As a national commercial construction firm with extensive experience in both the retail and restaurant construction sectors, we’re watching this trend with interest. While the name “ghost kitchen” is new, various food concepts have been using off-site commissary kitchens for many years. However, that strategy has been more prevalent with fast food and fast-casual brands with limited in-store space for food prep; items are prepared in a commissary, then trucked to various locations for sale.

By comparison, the ghost kitchen trend is largely being driven by the growing popularity of food delivery apps such as Grubhub and Uber Eats. Restaurants, seeing a big uptick in revenue stream from the delivery side of their business thanks to these apps, are seeking new ways to handle those operations and not to interfere with their regular dining service. Enter the ghost kitchen.

From our perspective, bringing ghost kitchens to malls certainly isn’t a bad use of vacant retail space. It makes a lot of sense for mall owners, who are willing to consider almost any concept that will generate rent. And for restaurant operators, the prime, central locations many shopping centers offer can be a benefit for their delivery business. That said, there are some ghost kitchen construction costs and considerations involved whenever you convert a commercial space from one purpose to another, especially when the end use will be food service. Here are several to keep in mind:

Infrastructure Intricacies: A commercial kitchen requires a tremendous amount of mechanical infrastructure, and no matter its size will have more water, waste and gas lines installed than many other commercial construction projects. Upgrading existing lines to meet the higher power and water needs of a food prep facility will likely be a necessary – and costly – element of converting a former retail space to a ghost kitchen.

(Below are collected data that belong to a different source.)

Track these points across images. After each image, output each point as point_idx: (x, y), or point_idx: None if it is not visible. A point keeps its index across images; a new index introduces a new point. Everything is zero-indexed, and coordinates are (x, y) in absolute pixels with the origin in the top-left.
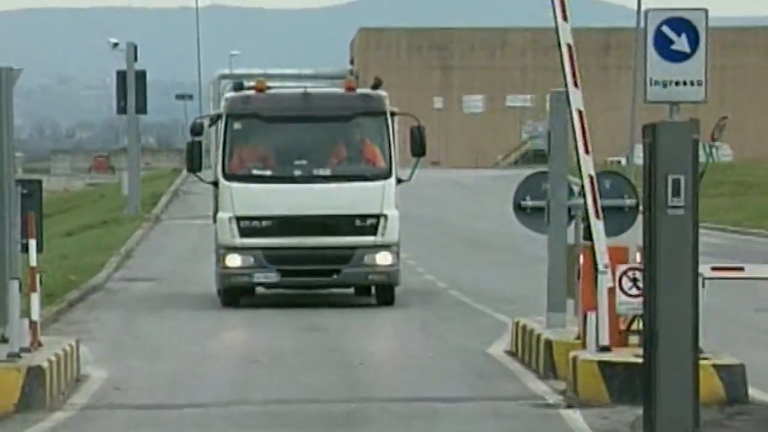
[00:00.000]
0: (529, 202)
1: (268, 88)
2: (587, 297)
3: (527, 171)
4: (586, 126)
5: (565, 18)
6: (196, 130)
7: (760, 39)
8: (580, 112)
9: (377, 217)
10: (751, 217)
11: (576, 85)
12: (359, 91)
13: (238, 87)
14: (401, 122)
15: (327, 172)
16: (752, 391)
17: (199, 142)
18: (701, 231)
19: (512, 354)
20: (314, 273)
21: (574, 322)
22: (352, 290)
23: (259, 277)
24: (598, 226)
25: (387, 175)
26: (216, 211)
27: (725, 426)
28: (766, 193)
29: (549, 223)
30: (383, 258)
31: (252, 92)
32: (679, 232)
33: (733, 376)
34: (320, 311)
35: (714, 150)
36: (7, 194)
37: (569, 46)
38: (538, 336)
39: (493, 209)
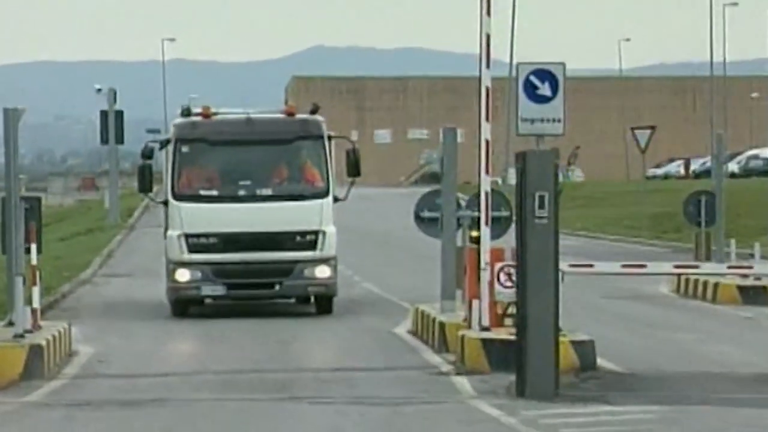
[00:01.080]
0: (426, 213)
1: (214, 114)
2: (472, 288)
3: (425, 189)
4: (490, 152)
5: (488, 66)
6: (147, 153)
7: (604, 86)
8: (487, 141)
9: (316, 233)
10: (597, 225)
11: (488, 119)
12: (298, 116)
13: (186, 113)
14: (336, 145)
15: (269, 191)
16: (600, 361)
17: (150, 165)
18: (560, 236)
19: (413, 333)
20: (258, 286)
21: (461, 308)
22: (293, 300)
23: (206, 290)
24: (486, 231)
25: (325, 194)
26: (166, 228)
27: (578, 388)
28: (609, 206)
29: (442, 229)
30: (322, 271)
31: (199, 118)
32: (543, 236)
33: (585, 349)
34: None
35: (569, 172)
36: (13, 208)
37: (487, 89)
38: (434, 319)
39: (397, 219)
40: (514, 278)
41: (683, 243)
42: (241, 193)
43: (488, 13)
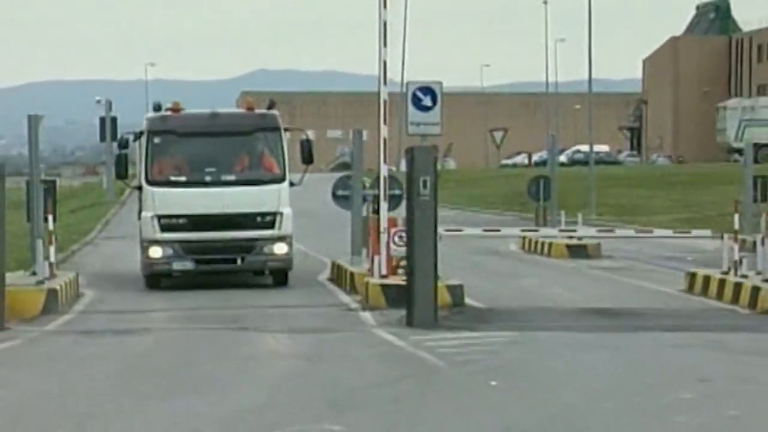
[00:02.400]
0: (340, 192)
1: (182, 109)
2: (374, 247)
3: (339, 174)
4: (387, 147)
5: (385, 84)
6: (122, 144)
7: (471, 99)
8: (384, 139)
9: (274, 214)
10: (465, 201)
11: (385, 123)
12: (257, 111)
13: (157, 108)
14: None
15: (232, 177)
16: (467, 300)
17: (126, 154)
18: (438, 208)
19: (332, 280)
20: (222, 261)
21: (366, 261)
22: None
23: (176, 265)
24: (384, 206)
25: (281, 180)
26: (140, 210)
27: (451, 319)
28: (474, 187)
29: (352, 204)
30: (280, 248)
31: (169, 113)
32: (426, 209)
33: (456, 291)
34: None
35: (445, 162)
36: (35, 188)
37: (385, 101)
38: (346, 270)
39: (319, 196)
40: (404, 239)
41: (527, 213)
42: (207, 178)
43: (384, 45)
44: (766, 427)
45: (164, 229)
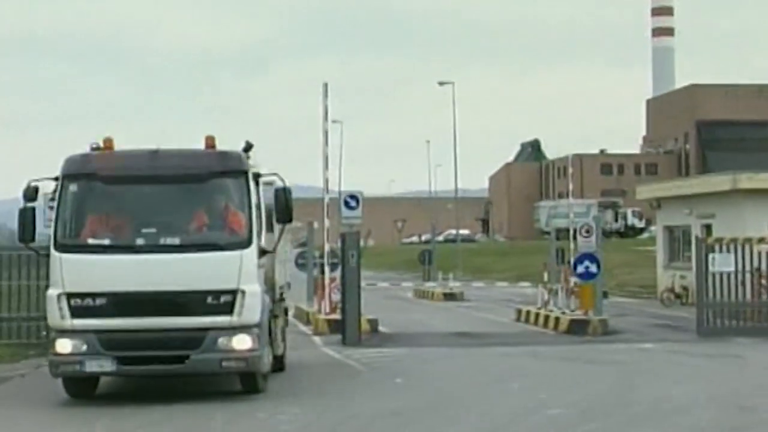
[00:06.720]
0: (300, 261)
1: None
2: (321, 295)
3: (299, 250)
4: (329, 232)
5: (327, 192)
6: (29, 194)
7: (385, 201)
8: (327, 229)
9: (233, 293)
10: (379, 265)
11: (327, 216)
12: (218, 149)
13: (94, 149)
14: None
15: (175, 241)
16: (380, 327)
17: (32, 208)
18: (362, 270)
19: (295, 317)
20: (158, 360)
21: (316, 304)
22: None
23: (91, 365)
24: (327, 269)
25: (246, 244)
26: (47, 286)
27: (370, 340)
28: (386, 256)
29: (307, 268)
30: (240, 341)
31: (95, 152)
32: (353, 271)
33: (373, 322)
34: None
35: (366, 241)
36: None
37: (327, 204)
38: (304, 309)
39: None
40: (340, 290)
41: (418, 273)
42: (140, 242)
43: (326, 168)
44: (562, 403)
45: (76, 313)
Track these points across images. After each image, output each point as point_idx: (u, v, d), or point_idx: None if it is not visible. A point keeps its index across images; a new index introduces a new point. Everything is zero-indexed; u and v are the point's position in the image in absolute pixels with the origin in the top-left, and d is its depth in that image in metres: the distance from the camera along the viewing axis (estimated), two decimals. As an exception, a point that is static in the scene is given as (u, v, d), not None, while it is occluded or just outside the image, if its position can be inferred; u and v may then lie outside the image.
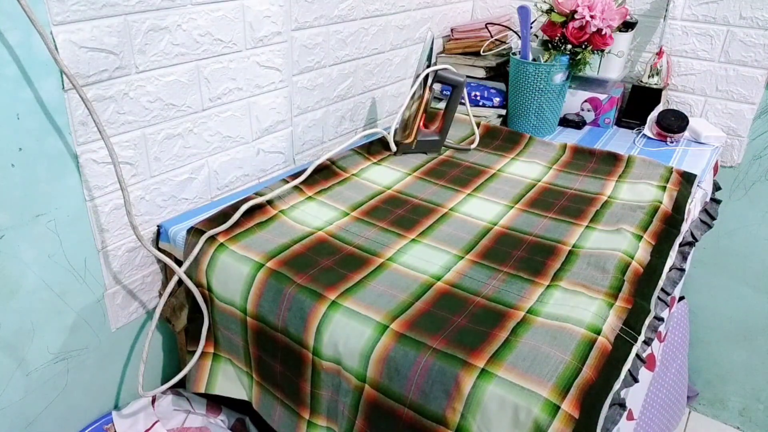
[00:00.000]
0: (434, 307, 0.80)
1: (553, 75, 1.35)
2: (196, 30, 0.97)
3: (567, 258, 0.93)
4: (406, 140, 1.27)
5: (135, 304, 1.03)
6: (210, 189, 1.10)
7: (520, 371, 0.68)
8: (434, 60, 1.47)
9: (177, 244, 0.99)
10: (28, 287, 0.85)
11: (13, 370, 0.87)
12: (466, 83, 1.31)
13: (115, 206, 0.94)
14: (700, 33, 1.47)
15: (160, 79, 0.94)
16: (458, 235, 0.99)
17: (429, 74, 1.23)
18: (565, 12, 1.28)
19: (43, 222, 0.84)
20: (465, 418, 0.68)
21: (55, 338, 0.92)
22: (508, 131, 1.41)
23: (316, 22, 1.20)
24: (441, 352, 0.72)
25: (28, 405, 0.91)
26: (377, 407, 0.76)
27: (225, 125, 1.08)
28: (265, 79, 1.13)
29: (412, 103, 1.25)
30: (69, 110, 0.83)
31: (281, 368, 0.87)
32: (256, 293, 0.86)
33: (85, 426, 1.01)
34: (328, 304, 0.80)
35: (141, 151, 0.95)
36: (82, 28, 0.81)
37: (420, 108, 1.25)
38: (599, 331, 0.75)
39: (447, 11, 1.64)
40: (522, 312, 0.80)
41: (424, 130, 1.30)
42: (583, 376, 0.68)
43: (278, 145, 1.22)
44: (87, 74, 0.84)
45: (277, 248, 0.92)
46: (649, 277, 0.90)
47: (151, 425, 0.99)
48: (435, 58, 1.63)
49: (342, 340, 0.78)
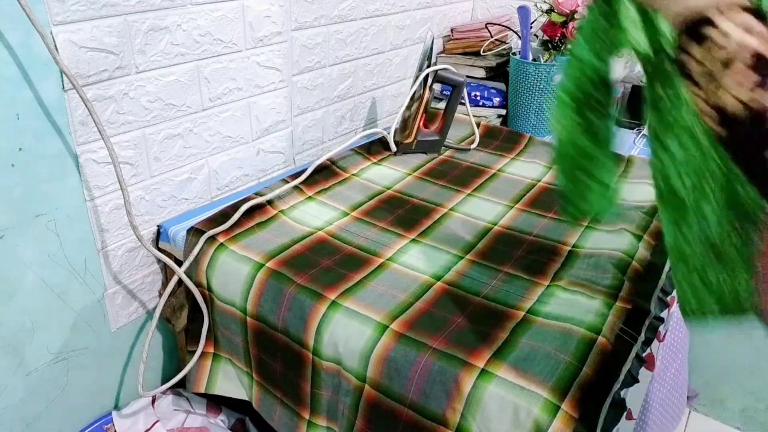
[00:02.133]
0: (434, 307, 0.80)
1: (553, 75, 1.35)
2: (196, 30, 0.96)
3: (567, 258, 0.93)
4: (406, 140, 1.27)
5: (135, 304, 1.03)
6: (210, 189, 1.10)
7: (520, 371, 0.68)
8: (434, 60, 1.47)
9: (177, 244, 0.99)
10: (28, 287, 0.85)
11: (14, 370, 0.87)
12: (466, 83, 1.31)
13: (115, 206, 0.94)
14: (700, 33, 1.47)
15: (160, 79, 0.94)
16: (458, 235, 0.99)
17: (429, 74, 1.23)
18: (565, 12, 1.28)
19: (43, 222, 0.84)
20: (465, 418, 0.68)
21: (55, 338, 0.92)
22: (508, 131, 1.41)
23: (316, 22, 1.20)
24: (441, 352, 0.72)
25: (28, 405, 0.91)
26: (377, 407, 0.76)
27: (225, 125, 1.08)
28: (265, 79, 1.13)
29: (412, 103, 1.25)
30: (69, 110, 0.83)
31: (281, 368, 0.87)
32: (256, 293, 0.86)
33: (85, 426, 1.01)
34: (328, 304, 0.80)
35: (141, 151, 0.95)
36: (82, 28, 0.81)
37: (420, 108, 1.25)
38: (599, 331, 0.75)
39: (447, 11, 1.64)
40: (522, 312, 0.80)
41: (424, 130, 1.30)
42: (582, 376, 0.68)
43: (278, 145, 1.22)
44: (87, 74, 0.84)
45: (277, 248, 0.92)
46: (649, 277, 0.90)
47: (151, 425, 0.99)
48: (435, 58, 1.63)
49: (342, 340, 0.78)
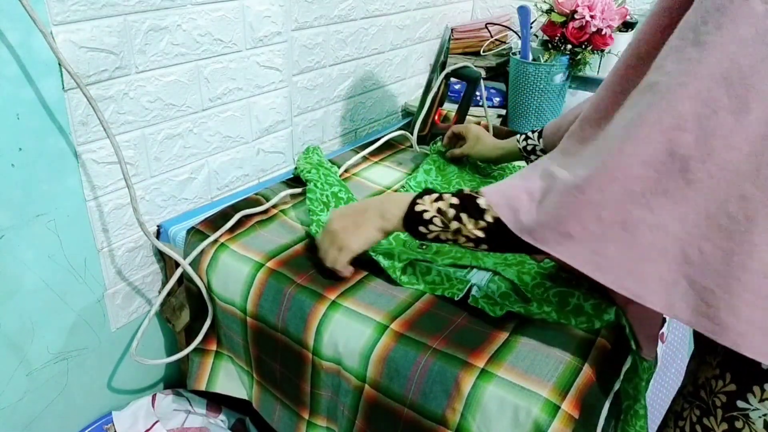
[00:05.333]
0: (434, 307, 0.80)
1: (553, 75, 1.35)
2: (196, 30, 0.96)
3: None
4: (421, 133, 1.30)
5: (135, 304, 1.03)
6: (210, 189, 1.10)
7: (520, 371, 0.68)
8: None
9: (177, 244, 0.99)
10: (28, 287, 0.85)
11: (14, 370, 0.87)
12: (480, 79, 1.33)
13: (115, 206, 0.94)
14: (700, 33, 1.47)
15: (160, 79, 0.94)
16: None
17: (446, 69, 1.25)
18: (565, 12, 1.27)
19: (43, 222, 0.84)
20: (465, 418, 0.68)
21: (55, 338, 0.92)
22: (508, 131, 1.41)
23: (316, 22, 1.20)
24: (441, 352, 0.72)
25: (28, 405, 0.91)
26: (377, 407, 0.76)
27: (225, 125, 1.08)
28: (265, 79, 1.13)
29: (426, 96, 1.26)
30: (69, 110, 0.83)
31: (281, 368, 0.87)
32: (256, 293, 0.86)
33: (85, 426, 1.01)
34: (328, 304, 0.80)
35: (141, 151, 0.95)
36: (82, 28, 0.81)
37: (435, 102, 1.26)
38: (598, 331, 0.75)
39: (447, 11, 1.64)
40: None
41: (439, 125, 1.32)
42: (583, 377, 0.68)
43: (278, 145, 1.22)
44: (87, 74, 0.84)
45: (277, 248, 0.91)
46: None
47: (151, 425, 0.99)
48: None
49: (342, 340, 0.78)
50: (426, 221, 0.72)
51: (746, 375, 0.65)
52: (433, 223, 0.71)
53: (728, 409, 0.68)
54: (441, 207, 0.71)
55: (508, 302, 0.78)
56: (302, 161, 1.12)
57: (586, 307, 0.75)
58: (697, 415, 0.71)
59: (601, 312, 0.74)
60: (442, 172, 1.17)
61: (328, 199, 1.00)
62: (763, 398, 0.64)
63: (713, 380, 0.69)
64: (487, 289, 0.80)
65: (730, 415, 0.67)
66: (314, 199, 0.99)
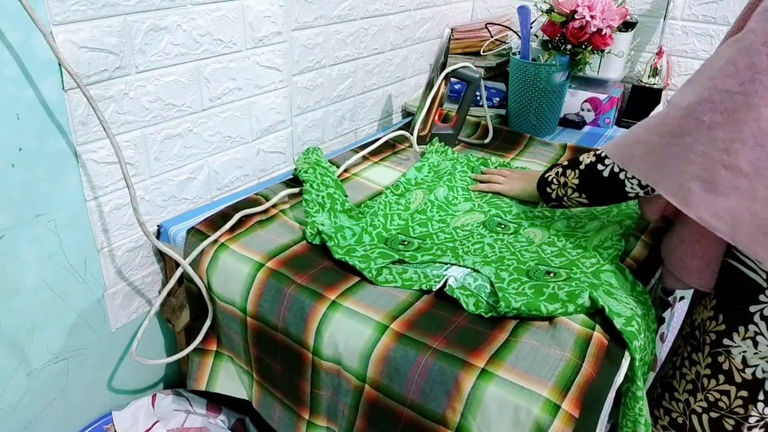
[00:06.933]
0: (434, 307, 0.80)
1: (553, 75, 1.35)
2: (196, 30, 0.97)
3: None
4: (421, 133, 1.29)
5: (135, 304, 1.03)
6: (210, 189, 1.10)
7: (520, 371, 0.68)
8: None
9: (177, 244, 0.99)
10: (28, 287, 0.85)
11: (14, 370, 0.87)
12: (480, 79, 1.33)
13: (115, 206, 0.94)
14: (700, 33, 1.47)
15: (160, 79, 0.94)
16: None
17: (446, 69, 1.25)
18: (565, 12, 1.27)
19: (43, 222, 0.84)
20: (465, 418, 0.68)
21: (55, 338, 0.92)
22: (508, 131, 1.41)
23: (316, 22, 1.20)
24: (441, 352, 0.72)
25: (28, 405, 0.91)
26: (377, 407, 0.76)
27: (225, 125, 1.08)
28: (265, 79, 1.13)
29: (426, 96, 1.26)
30: (69, 110, 0.83)
31: (281, 368, 0.87)
32: (256, 293, 0.86)
33: (85, 426, 1.01)
34: (328, 304, 0.80)
35: (141, 151, 0.95)
36: (82, 28, 0.81)
37: (435, 102, 1.26)
38: (593, 327, 0.75)
39: (447, 11, 1.64)
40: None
41: (439, 124, 1.31)
42: (583, 376, 0.68)
43: (278, 145, 1.22)
44: (87, 74, 0.84)
45: (277, 248, 0.91)
46: (648, 277, 0.90)
47: (151, 425, 0.99)
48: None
49: (342, 340, 0.78)
50: (549, 182, 0.94)
51: (735, 316, 0.78)
52: (552, 183, 0.93)
53: (715, 346, 0.82)
54: (558, 170, 0.92)
55: (484, 294, 0.81)
56: (301, 162, 1.12)
57: (560, 295, 0.78)
58: (688, 351, 0.86)
59: (575, 297, 0.77)
60: (435, 168, 1.17)
61: (323, 201, 1.00)
62: (746, 336, 0.78)
63: (708, 321, 0.82)
64: (463, 281, 0.83)
65: (715, 351, 0.82)
66: (310, 200, 1.00)
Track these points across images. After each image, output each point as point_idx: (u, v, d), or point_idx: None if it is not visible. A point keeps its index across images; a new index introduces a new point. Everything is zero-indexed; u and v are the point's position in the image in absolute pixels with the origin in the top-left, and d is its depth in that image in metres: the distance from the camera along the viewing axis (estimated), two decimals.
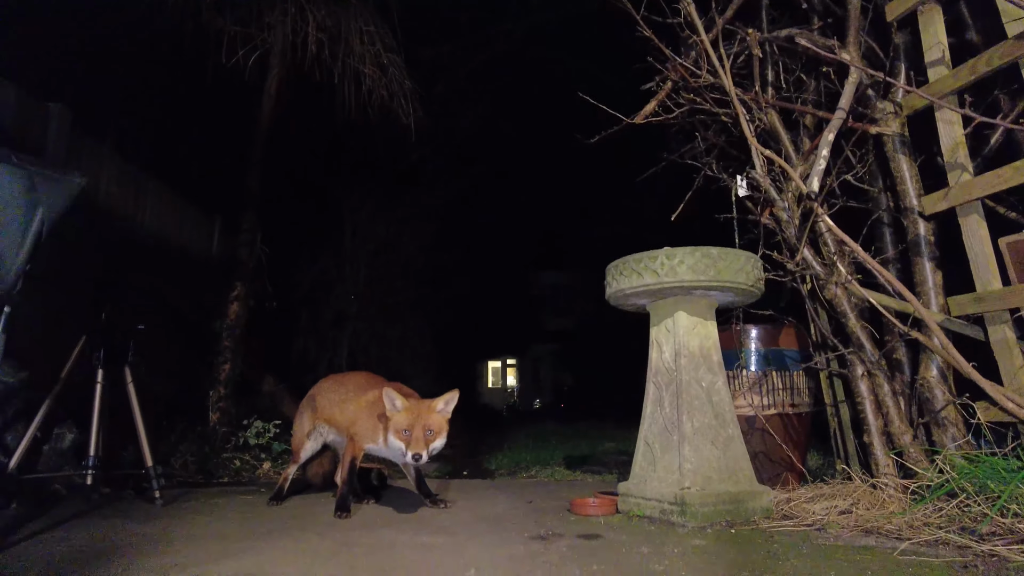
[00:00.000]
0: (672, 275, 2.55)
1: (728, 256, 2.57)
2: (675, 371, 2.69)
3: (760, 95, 2.74)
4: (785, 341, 3.35)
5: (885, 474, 2.33)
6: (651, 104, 3.05)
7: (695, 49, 2.92)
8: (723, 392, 2.71)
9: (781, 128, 2.74)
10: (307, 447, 3.20)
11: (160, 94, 4.88)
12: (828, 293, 2.49)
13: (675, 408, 2.65)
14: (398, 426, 2.58)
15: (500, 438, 8.03)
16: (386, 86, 4.96)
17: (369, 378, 3.22)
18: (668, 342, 2.75)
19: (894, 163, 2.39)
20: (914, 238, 2.35)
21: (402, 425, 2.57)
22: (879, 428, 2.41)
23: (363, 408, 2.92)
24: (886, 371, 2.42)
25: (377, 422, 2.80)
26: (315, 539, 2.20)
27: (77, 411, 3.19)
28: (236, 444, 4.58)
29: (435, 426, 2.62)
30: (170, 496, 3.15)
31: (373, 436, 2.81)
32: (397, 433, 2.58)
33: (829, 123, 2.19)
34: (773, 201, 2.59)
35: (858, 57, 2.39)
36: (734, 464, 2.62)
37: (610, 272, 2.80)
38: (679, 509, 2.42)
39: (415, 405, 2.64)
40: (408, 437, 2.55)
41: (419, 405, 2.65)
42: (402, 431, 2.57)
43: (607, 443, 6.89)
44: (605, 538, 2.21)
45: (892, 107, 2.39)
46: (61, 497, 3.08)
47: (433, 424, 2.61)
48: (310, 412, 3.21)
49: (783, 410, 3.30)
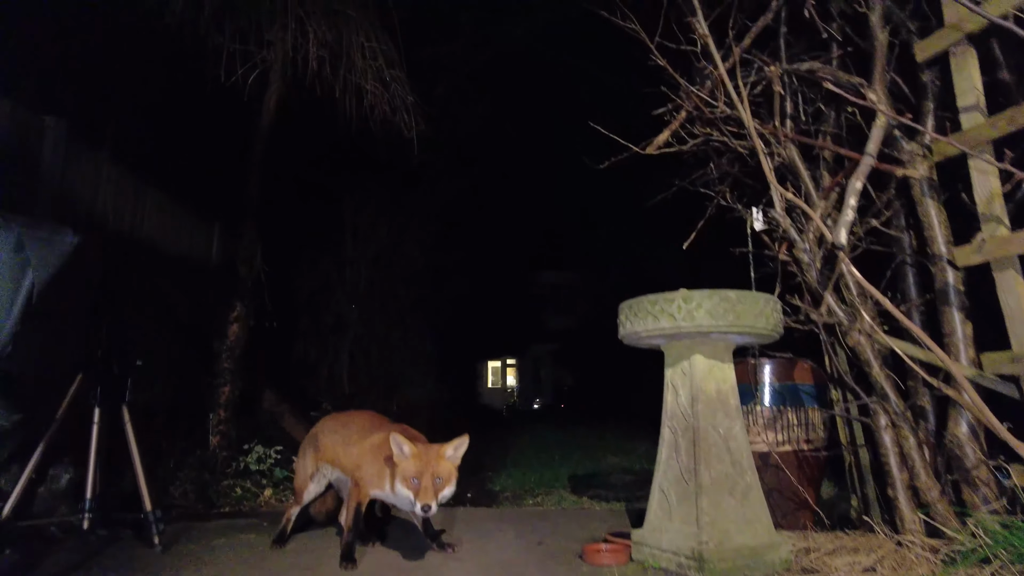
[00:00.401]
0: (689, 320, 2.46)
1: (747, 300, 2.47)
2: (692, 417, 2.60)
3: (779, 129, 2.64)
4: (800, 376, 3.27)
5: (911, 531, 2.25)
6: (664, 134, 2.95)
7: (711, 79, 2.81)
8: (740, 438, 2.62)
9: (800, 163, 2.64)
10: (310, 489, 3.10)
11: (158, 106, 4.76)
12: (851, 340, 2.40)
13: (692, 456, 2.57)
14: (406, 474, 2.49)
15: (503, 447, 7.96)
16: (388, 101, 4.85)
17: (373, 418, 3.13)
18: (684, 386, 2.66)
19: (921, 207, 2.29)
20: (942, 287, 2.26)
21: (410, 473, 2.48)
22: (904, 482, 2.32)
23: (368, 451, 2.83)
24: (911, 422, 2.34)
25: (383, 466, 2.71)
26: None
27: (73, 449, 3.10)
28: (236, 469, 4.49)
29: (444, 474, 2.52)
30: (170, 534, 3.05)
31: (379, 482, 2.72)
32: (405, 481, 2.48)
33: (856, 169, 2.10)
34: (793, 242, 2.50)
35: (885, 98, 2.29)
36: (752, 514, 2.54)
37: (623, 312, 2.71)
38: (697, 564, 2.34)
39: (423, 451, 2.54)
40: (417, 486, 2.45)
41: (428, 451, 2.55)
42: (410, 479, 2.47)
43: (610, 457, 6.83)
44: None
45: (920, 149, 2.29)
46: (57, 540, 2.99)
47: (442, 472, 2.52)
48: (313, 452, 3.11)
49: (798, 447, 3.22)
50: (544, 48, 9.31)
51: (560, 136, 11.25)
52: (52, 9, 4.35)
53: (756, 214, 2.96)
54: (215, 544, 3.06)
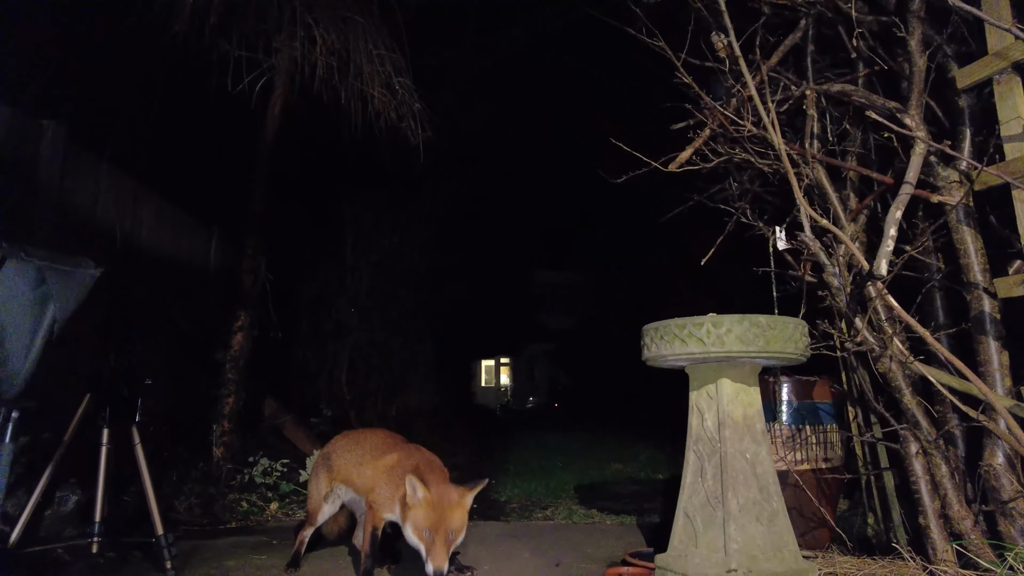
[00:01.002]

Layout Limitations: The layout of a commercial kitchen is dictated by access points for those same water, waste and gas lines. In an existing space, especially one not originally designed as a commercial kitchen, walls and flooring may have to be torn up in order to create new “stub ups” and “stub outs” in the right positions to connect the planned commercial kitchen equipment and fixtures.

Mechanical Must-Haves: Unless a ghost kitchen is being created in a second-generation restaurant/food service space, the project will probably entail adding the mechanicals that are specific to a full commercial cook line, including the black iron ductwork and fans that tie the kitchen exhaust system to the outside, as well as a fire suppression system. In some cases, the cost of retrofitting a space with these features could make or break a project, so it’s advisable to enlist a general contractor experienced in restaurant kitchen construction to help anticipate and plan for these critical elements.

Whether adding ghost kitchens as tenants will be a successful strategy to help revive flagging malls remains to be seen – and the feasibility of these projects from a construction standpoint will definitely be a factor. But ultimately, the consideration of this type of non-traditional concept is definitely the kind of out-of-the-box thinking needed to help the retail sector regain its footing.